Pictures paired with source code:
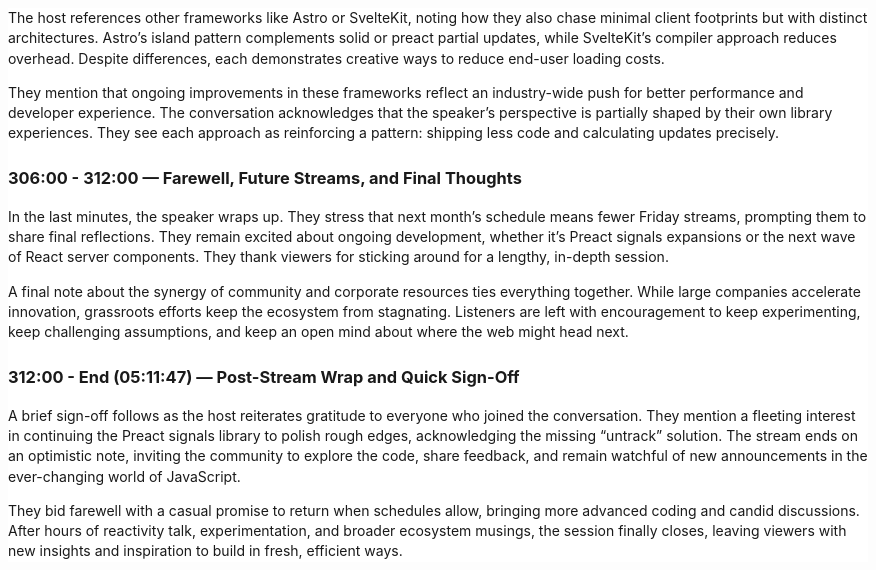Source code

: The host references other frameworks like Astro or SvelteKit, noting how they also chase minimal client footprints but with distinct architectures. Astro’s island pattern complements solid or preact partial updates, while SvelteKit’s compiler approach reduces overhead. Despite differences, each demonstrates creative ways to reduce end-user loading costs.

They mention that ongoing improvements in these frameworks reflect an industry-wide push for better performance and developer experience. The conversation acknowledges that the speaker’s perspective is partially shaped by their own library experiences. They see each approach as reinforcing a pattern: shipping less code and calculating updates precisely.

### 306:00 - 312:00 — Farewell, Future Streams, and Final Thoughts

In the last minutes, the speaker wraps up. They stress that next month’s schedule means fewer Friday streams, prompting them to share final reflections. They remain excited about ongoing development, whether it’s Preact signals expansions or the next wave of React server components. They thank viewers for sticking around for a lengthy, in-depth session.

A final note about the synergy of community and corporate resources ties everything together. While large companies accelerate innovation, grassroots efforts keep the ecosystem from stagnating. Listeners are left with encouragement to keep experimenting, keep challenging assumptions, and keep an open mind about where the web might head next.

### 312:00 - End (05:11:47) — Post-Stream Wrap and Quick Sign-Off

A brief sign-off follows as the host reiterates gratitude to everyone who joined the conversation. They mention a fleeting interest in continuing the Preact signals library to polish rough edges, acknowledging the missing “untrack” solution. The stream ends on an optimistic note, inviting the community to explore the code, share feedback, and remain watchful of new announcements in the ever-changing world of JavaScript.

They bid farewell with a casual promise to return when schedules allow, bringing more advanced coding and candid discussions. After hours of reactivity talk, experimentation, and broader ecosystem musings, the session finally closes, leaving viewers with new insights and inspiration to build in fresh, efficient ways.
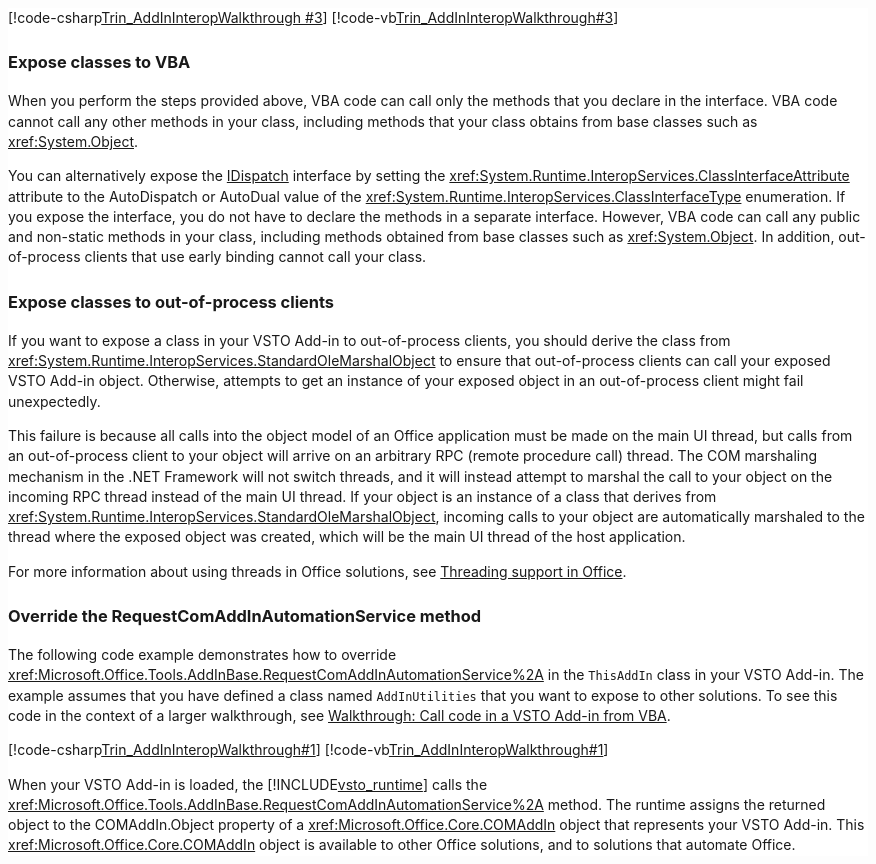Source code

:    [!code-csharp[Trin_AddInInteropWalkthrough #3](../vsto/codesnippet/CSharp/Trin_AddInInteropWalkthrough/AddInUtilities.cs#3)]
   [!code-vb[Trin_AddInInteropWalkthrough#3](../vsto/codesnippet/VisualBasic/Trin_AddInInteropWalkthrough/AddInUtilities.vb#3)]  
  
### Expose classes to VBA  
 When you perform the steps provided above, VBA code can call only the methods that you declare in the interface. VBA code cannot call any other methods in your class, including methods that your class obtains from base classes such as <xref:System.Object>.  
  
 You can alternatively expose the [IDispatch](/previous-versions/windows/desktop/api/oaidl/nn-oaidl-idispatch) interface by setting the <xref:System.Runtime.InteropServices.ClassInterfaceAttribute> attribute to the AutoDispatch or AutoDual value of the <xref:System.Runtime.InteropServices.ClassInterfaceType> enumeration. If you expose the interface, you do not have to declare the methods in a separate interface. However, VBA code can call any public and non-static methods in your class, including methods obtained from base classes such as <xref:System.Object>. In addition, out-of-process clients that use early binding cannot call your class.  
  
###  <a name="outofproc"></a> Expose classes to out-of-process clients  
 If you want to expose a class in your VSTO Add-in to out-of-process clients, you should derive the class from <xref:System.Runtime.InteropServices.StandardOleMarshalObject> to ensure that out-of-process clients can call your exposed VSTO Add-in object. Otherwise, attempts to get an instance of your exposed object in an out-of-process client might fail unexpectedly.  
  
 This failure is because all calls into the object model of an Office application must be made on the main UI thread, but calls from an out-of-process client to your object will arrive on an arbitrary RPC (remote procedure call) thread. The COM marshaling mechanism in the .NET Framework will not switch threads, and it will instead attempt to marshal the call to your object on the incoming RPC thread instead of the main UI thread. If your object is an instance of a class that derives from <xref:System.Runtime.InteropServices.StandardOleMarshalObject>, incoming calls to your object are automatically marshaled to the thread where the exposed object was created, which will be the main UI thread of the host application.  
  
 For more information about using threads in Office solutions, see [Threading support in Office](../vsto/threading-support-in-office.md).  
  
### Override the RequestComAddInAutomationService method  
 The following code example demonstrates how to override <xref:Microsoft.Office.Tools.AddInBase.RequestComAddInAutomationService%2A> in the `ThisAddIn` class in your VSTO Add-in. The example assumes that you have defined a class named `AddInUtilities` that you want to expose to other solutions. To see this code in the context of a larger walkthrough, see [Walkthrough: Call code in a VSTO Add-in from VBA](../vsto/walkthrough-calling-code-in-a-vsto-add-in-from-vba.md).  
  
 [!code-csharp[Trin_AddInInteropWalkthrough#1](../vsto/codesnippet/CSharp/Trin_AddInInteropWalkthrough/ThisAddIn.cs#1)]
 [!code-vb[Trin_AddInInteropWalkthrough#1](../vsto/codesnippet/VisualBasic/Trin_AddInInteropWalkthrough/ThisAddIn.vb#1)]  
  
 When your VSTO Add-in is loaded, the [!INCLUDE[vsto_runtime](../vsto/includes/vsto-runtime-md.md)] calls the <xref:Microsoft.Office.Tools.AddInBase.RequestComAddInAutomationService%2A> method. The runtime assigns the returned object to the COMAddIn.Object property of a <xref:Microsoft.Office.Core.COMAddIn> object that represents your VSTO Add-in. This <xref:Microsoft.Office.Core.COMAddIn> object is available to other Office solutions, and to solutions that automate Office.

TASK BRIEF
Tell how many lines in the data hold the string "interface", giving the number by itself.

SOLUTION FOR THIS EXERCISE
2